==== Input for this task ====

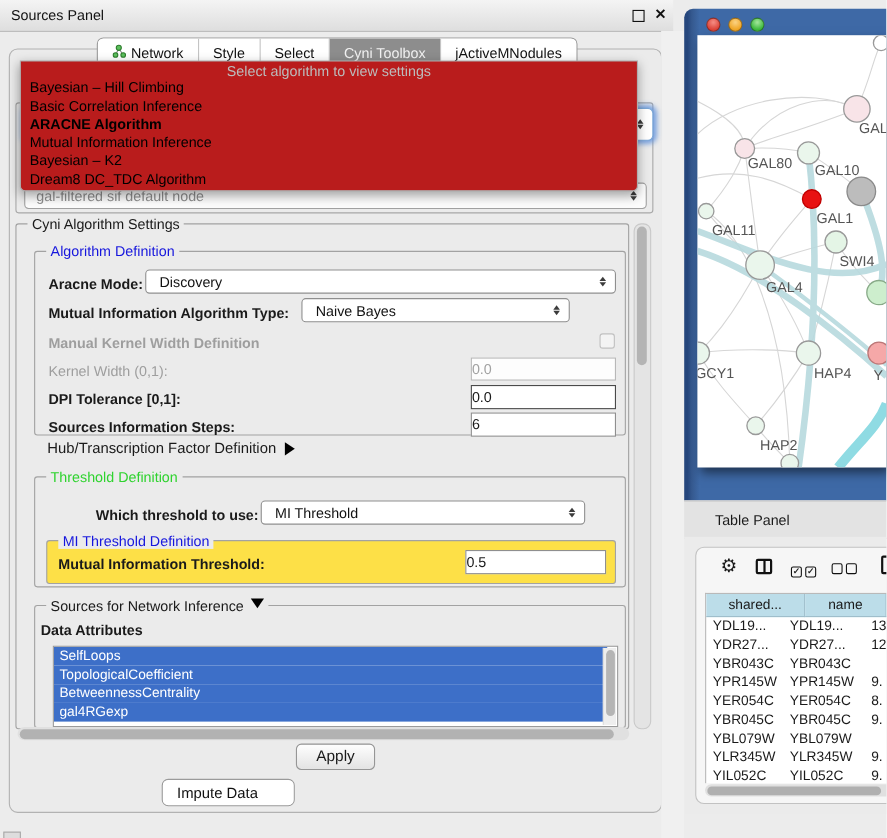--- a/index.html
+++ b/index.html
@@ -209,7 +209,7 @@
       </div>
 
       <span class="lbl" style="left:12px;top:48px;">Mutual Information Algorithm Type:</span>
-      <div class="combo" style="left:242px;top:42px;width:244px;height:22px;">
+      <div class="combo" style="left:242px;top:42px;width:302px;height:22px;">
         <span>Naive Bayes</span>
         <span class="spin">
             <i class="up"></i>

====

The whole listing is to be written out exactly; the pictures stay out of the copy.

> [Finished exercise]:
--- a/index.html
+++ b/index.html
@@ -209,7 +209,7 @@
       </div>
 
       <span class="lbl" style="left:12px;top:48px;">Mutual Information Algorithm Type:</span>
-      <div class="combo" style="left:242px;top:42px;width:244px;height:22px;">
+      <div class="combo" style="left:242px;top:42px;width:302px;height:22px;">
         <span>Naive Bayes</span>
         <span class="spin">
             <i class="up"></i>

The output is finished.